⟨

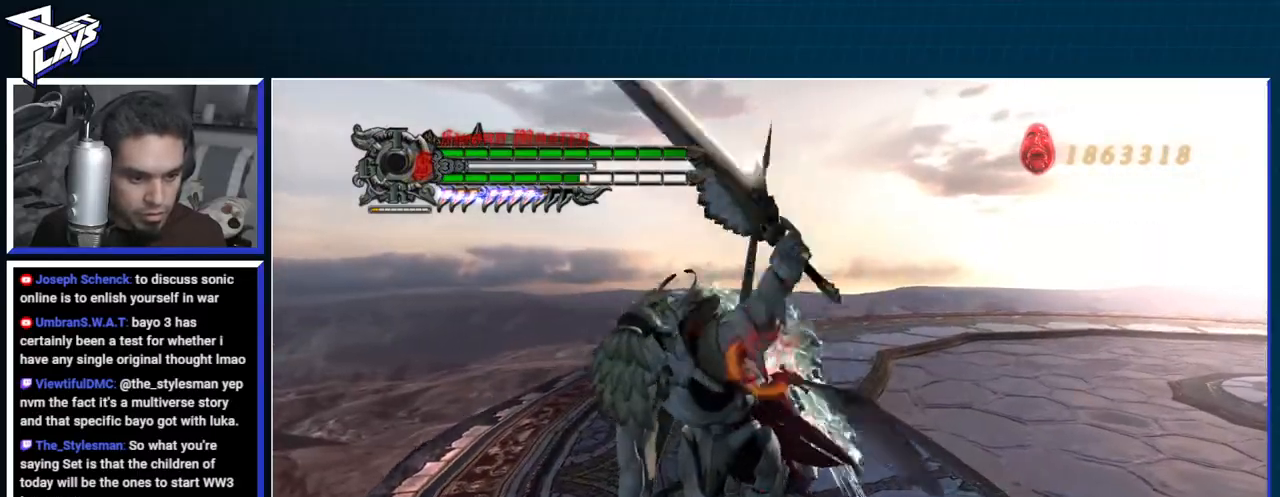
{"buttons": ["R1"], "left_stick": "center", "right_stick": "center", "events": [[67, "Y", "down"], [167, "Y", "up"], [217, "Y", "down"], [267, "left_stick", "center"], [333, "Y", "up"]]}
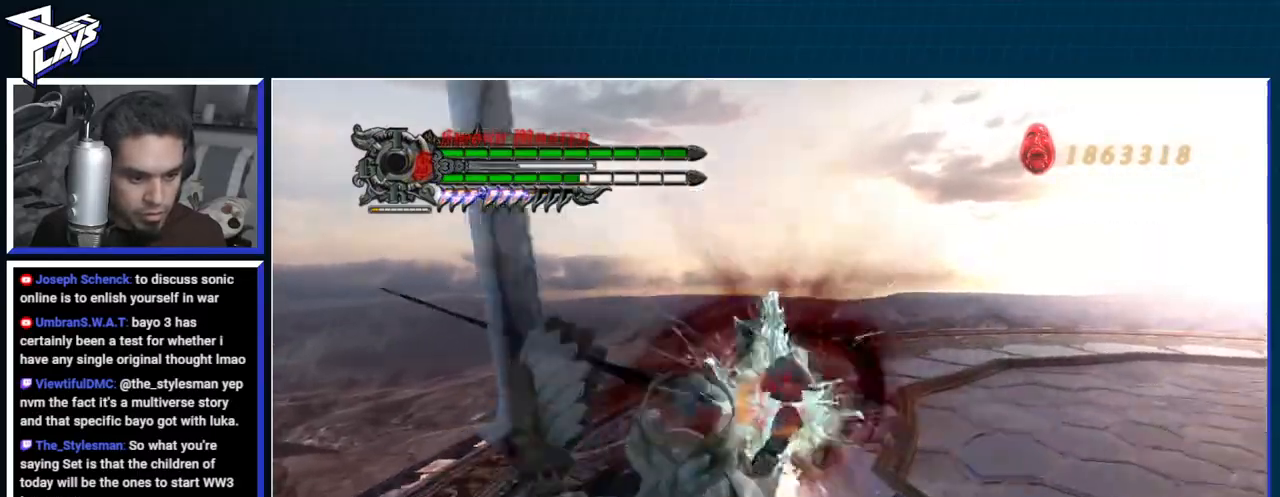
{"buttons": ["Y", "R1"], "left_stick": "down", "right_stick": "center", "events": [[133, "left_stick", "down"], [167, "R2", "down"], [250, "Y", "down"], [317, "R2", "up"], [333, "Y", "up"], [400, "Y", "down"]]}
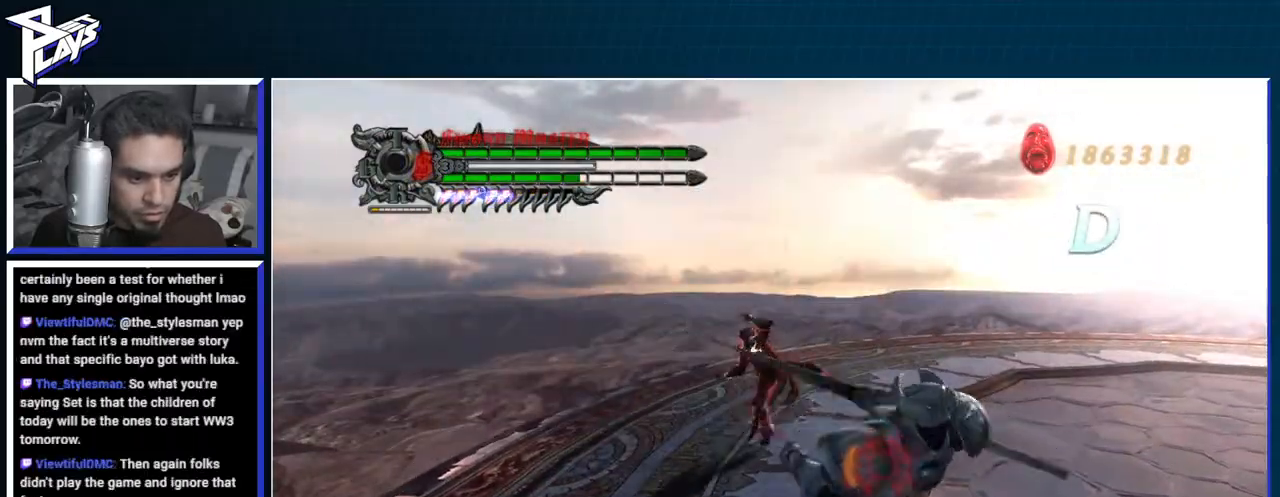
{"buttons": ["R2"], "left_stick": "center", "right_stick": "right", "events": [[17, "Y", "up"], [50, "left_stick", "center"], [183, "right_stick", "right"], [283, "R1", "up"], [383, "R2", "down"]]}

⟩

- AIM OF THE TASK:
Start at the first line and set down all of the data exactly, passing over the pictures.

- SOLUTION FOR THIS TASK:
{"buttons": ["R1"], "left_stick": "center", "right_stick": "center", "events": [[67, "Y", "down"], [167, "Y", "up"], [217, "Y", "down"], [267, "left_stick", "center"], [333, "Y", "up"]]}
{"buttons": ["Y", "R1"], "left_stick": "down", "right_stick": "center", "events": [[133, "left_stick", "down"], [167, "R2", "down"], [250, "Y", "down"], [317, "R2", "up"], [333, "Y", "up"], [400, "Y", "down"]]}
{"buttons": ["R2"], "left_stick": "center", "right_stick": "right", "events": [[17, "Y", "up"], [50, "left_stick", "center"], [183, "right_stick", "right"], [283, "R1", "up"], [383, "R2", "down"]]}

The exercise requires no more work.